Pick 2 conditions that are not a symptom of occulomotor disturbance:
- Diploplia
- Oscillopsia
- Aphasia
- Vertigo
- Dysequilibrium
- Brainstem related syptoms
- Blindness
Aphasia, blindness
How many postural control adjustments are generated each day by the oculomotor complex?
100,000
What level of the brainstem is the occulomotor nucleus and nerve?
Rostral midbrain
Name the muscles not innervated by CNIII and name their nerve and function.
TROCHLEAR
Superior oblique
-down and out
ABDUCENS
Lateral rectus
-abduction
With a lesion to CNIII, what is the resting position of the eye?
- Exotropia (outward)
- Ptosis (eyelid drop)
- Diploplia
What functional deficits exist with a CNIII lesion?
NO
- upward gaze
- medial gaze on side of lesion
What does the pupillary light reflex test?
Integrity between retina and midbrain (CNII, CNIII):
-retina>CNII (optic nerve) >midbrain>CNIII (sphincter)>direct consensual response
-important test of increased intracranial pressure
When describing the pupillary light reflex, what is direct and consensual response?
DIRECT
-the pupil in which the light is entering constricts
CONSENSUAL
-the pupil which is not receiving light constricts somewhat
What is the direct response circuit?
Retina (sensory) to optic nerve to optic tract to pretetum to CN III (motor).
The consensual response to light includes a crossing effect where?
The pretectum.
-cross to opposite side CN III which effect a response.
What happens to the pupillary light reflex with a CNIII lesion?
No constriction on side of lesion, but still consensual response.
What happens to the pupillary light reflex with a CN II (Marcus Gunn) lesion and how would you determine what side the lesion is?
No direct or consensual with light in the side of the lesion. When light is in non-lesion side, there will be direct and consensual.

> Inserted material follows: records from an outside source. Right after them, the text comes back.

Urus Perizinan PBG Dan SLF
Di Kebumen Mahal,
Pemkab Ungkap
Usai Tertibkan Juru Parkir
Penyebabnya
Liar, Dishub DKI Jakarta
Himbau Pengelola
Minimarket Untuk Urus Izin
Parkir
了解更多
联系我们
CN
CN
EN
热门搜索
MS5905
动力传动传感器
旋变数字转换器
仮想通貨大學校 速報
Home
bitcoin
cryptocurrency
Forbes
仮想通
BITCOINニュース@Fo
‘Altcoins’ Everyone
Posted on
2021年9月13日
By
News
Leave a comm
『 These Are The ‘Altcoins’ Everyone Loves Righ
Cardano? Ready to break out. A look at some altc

Where is the nucleus of CN IV (trochlear)? What movement do you lose with a lesion?
CAUDAL MIDBRAIN
No downward gaze when adducted
Where is the nucleus of CN VI and what movement do you lose with a lesion? Does the resting position change?
CADUAL PONS
Esotropia (medial strabismus) & diploplia
No lateral gaze side of lesion
What level of the brain stem hosts horizontal conjugate gaze? What nucleus drives the gaze?
Pons.
Abducens nucleus handles all traffic.
Describe the recruitment pathway for horizontal conjugate gaze.
Lateral rectus neuron > abducens nucleus > interneuron > MLF (on opposite side) > CN III nucleus > medial rectus
If you had a lesion to CNVI nucleus on the right side, how does that affect conjugate horizontal gaze?
You would lose lateral rectus (CNVI) on the right and medial rectus (CNIII) on the left.
What is the function of the medial longitudinal fasiculus, and where is it located?
interconnects CN VI with contralateral CN III as well as vestibular nuclei.
Located medial to abducens nucleus.
What happens with a lesion just to the MLF (internuclear opthalmoplegia)?
No ipsilateral adduction of the right eye with gaze to the left (contralateral).
Where and what are the center s for vertical conjugate gaze? What nerves produce it?
Reticular formation in the midbrain.
CNIII innervating superior rectus bilaterally.
Do eye movements involves lower motor neurons?
Yes, of III, IV and VI.
What types of eye movements exist to hold the image on the fovea?
- Gaze fixation
- Vestibulo-ocular reflex (VOR)
- Optokinetic nystagmus
What is gaze fixation?
Ability to hold eye in fixed position.